When a testosterone-fuelled male ego is encased in a perfectly sculpted body and controlled by a brain that's hard-wired for extreme competition, it's only natural to be drawn to the fight game.
What's not so natural is for any of these wannabe warriors to have enough skill and smarts to pull it off.
Indeed, pro boxing's graveyard is littered with the carcasses of enough ex-football players, 'rasslers and MMA poseurs to sink a ship: Mark Gastineau, Alonzo Highsmith, Lyle Alzado, William (The Refrigerator) Perry, Glen Kulka and Marcus Jones, to name just a few.
So why does Edmonton Eskimos defensive end Adam Braidwood think he'll be any different when he makes his punch-for-pay debut against Calgary's Devon Garnan in the featured prelim on KO Boxing's six-bout Back to Business card on Jan. 24 at the Shaw Conference Centre?
"I know about all those guys, so that's a good question," the six-foot-four, 270-pound Braidwood joked yesterday."I guess the biggest difference is they were mostly at or near the end of their other careers when they turned to boxing. With me, it's the opposite. I'm still young (24) and my body hasn't taken a lot of punishment. It's been an easy transition from training for football to training for the ring."
Braidwood got hooked on boxing while growing up in Delta, B.C. While he had no formal ring coaching as a kid, he more than made up for it after high school. "I was always kind of into martial arts in general, so I hung around the local gym and watched and learned," he said.
"The first time I saw Mike Tyson fight, I fell in love with boxing. It was just such a spectacle, so much hype around it, and I wanted to try it. Who doesn't fantasize about being the heavyweight champion of the world, the toughest guy on the planet? I couldn't wait to put on the gloves.
"Because I was so involved with football I wasn't able to join an amateur boxing club, but I worked at it whenever I could. Then in my first year of college at Washington State, when it seemed I was spending half my life in the gym, I was able to add a few more things to my football training that really became useful for boxing, too."
During his four years at Washington State, Braidwood twice won the school's strongest man competition, and in 2004 he was co-winner of defensive lineman of the year honours. In 48 games with the Cougars, he recorded 90 defensive tackles and 13.5 sacks. Passed over by the NFL, he was taken No. 1 overall by the Eskimos in the 2006 CFL college draft.
Braidwood sat out the entire 2008 CFL season with a knee injury, but doesn't anticipate any lingering effects when he climbs through the ropes on Jan. 24.
"The knee feels great; I actually thought I could have played the last half of the season," he said. "I took a couple of weeks off from training after our last game, then got right back into it because I knew I wanted this fight.

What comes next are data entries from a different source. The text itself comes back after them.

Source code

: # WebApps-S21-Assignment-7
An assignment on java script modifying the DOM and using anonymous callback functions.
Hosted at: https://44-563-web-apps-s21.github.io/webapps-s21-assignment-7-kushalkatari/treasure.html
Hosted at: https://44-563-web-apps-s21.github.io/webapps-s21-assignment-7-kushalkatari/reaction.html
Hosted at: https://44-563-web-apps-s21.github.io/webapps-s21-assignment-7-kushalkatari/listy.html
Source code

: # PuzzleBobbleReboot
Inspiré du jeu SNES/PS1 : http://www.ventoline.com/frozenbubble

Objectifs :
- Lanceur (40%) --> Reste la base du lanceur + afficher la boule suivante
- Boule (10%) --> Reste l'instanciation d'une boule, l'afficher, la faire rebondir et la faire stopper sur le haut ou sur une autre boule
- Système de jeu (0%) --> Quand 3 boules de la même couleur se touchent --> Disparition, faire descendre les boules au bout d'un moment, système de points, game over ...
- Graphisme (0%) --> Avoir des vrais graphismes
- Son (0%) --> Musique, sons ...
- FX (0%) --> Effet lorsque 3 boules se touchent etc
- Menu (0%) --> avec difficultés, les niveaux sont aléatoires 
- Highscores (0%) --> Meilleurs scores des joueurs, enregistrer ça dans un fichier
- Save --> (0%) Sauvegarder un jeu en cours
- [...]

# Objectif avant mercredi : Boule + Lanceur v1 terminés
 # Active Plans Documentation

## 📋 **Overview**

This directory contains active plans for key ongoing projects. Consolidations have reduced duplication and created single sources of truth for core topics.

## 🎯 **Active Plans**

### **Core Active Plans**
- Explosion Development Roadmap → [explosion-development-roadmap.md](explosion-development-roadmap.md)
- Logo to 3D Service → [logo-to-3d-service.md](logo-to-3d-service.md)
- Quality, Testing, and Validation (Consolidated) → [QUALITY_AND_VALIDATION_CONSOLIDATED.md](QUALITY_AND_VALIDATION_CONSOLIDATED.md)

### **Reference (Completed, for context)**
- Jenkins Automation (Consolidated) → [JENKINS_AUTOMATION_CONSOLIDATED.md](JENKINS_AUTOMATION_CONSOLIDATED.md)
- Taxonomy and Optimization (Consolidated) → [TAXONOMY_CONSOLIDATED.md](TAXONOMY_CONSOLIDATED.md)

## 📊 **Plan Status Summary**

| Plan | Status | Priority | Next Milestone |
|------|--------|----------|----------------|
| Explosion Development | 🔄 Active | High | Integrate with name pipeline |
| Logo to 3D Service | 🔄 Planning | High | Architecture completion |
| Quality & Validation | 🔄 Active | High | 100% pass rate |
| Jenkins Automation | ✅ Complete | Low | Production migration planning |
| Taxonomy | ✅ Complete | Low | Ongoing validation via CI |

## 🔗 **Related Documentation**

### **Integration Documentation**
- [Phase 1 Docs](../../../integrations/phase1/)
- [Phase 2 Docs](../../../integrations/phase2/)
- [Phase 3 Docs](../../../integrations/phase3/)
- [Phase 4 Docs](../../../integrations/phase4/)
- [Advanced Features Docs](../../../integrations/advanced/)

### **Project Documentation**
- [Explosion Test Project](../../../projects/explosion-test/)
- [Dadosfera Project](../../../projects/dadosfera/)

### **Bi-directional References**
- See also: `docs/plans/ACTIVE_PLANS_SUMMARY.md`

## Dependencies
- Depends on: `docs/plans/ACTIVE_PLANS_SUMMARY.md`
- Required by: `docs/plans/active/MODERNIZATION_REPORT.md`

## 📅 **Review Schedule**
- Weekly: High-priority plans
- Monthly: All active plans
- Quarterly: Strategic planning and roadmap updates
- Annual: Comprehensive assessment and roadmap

"I've been working steady with (trainer) Milan (Lubovac) and (WBC super featherweight champ) Jelena (Mrdjenovich), and they set a real good training pace.
"There's not so much pressure on the knee in boxing as there is in football, but I wanted to make sure my mobility was where it should be. So far, so good."
Braidwood, who has one MMA victory under his belt (KO 1 over Ryan Jimmo in Feb. 2007), said he hopes to continue to box as long as it doesn't interfere with football.
"I'm going into the last year of my contract, and I feel I owe a lot to this city and to the Eskimos - I still have something to prove," he said. "Obviously, football is my No. 1 priority, but I want to keep my options open in both MMA and boxing. For now, boxing is what I'm focusing on.
"One thing I always hear from retired guys is to seize every opportunity that comes along, because you might not get another chance to do it. I didn't want to wake up one day when I'm 40 or 50 years old and kick myself for never having tried boxing.
"We'll see how it goes, but I'm hopeful that this fight on Jan. 24 will be the start of something good."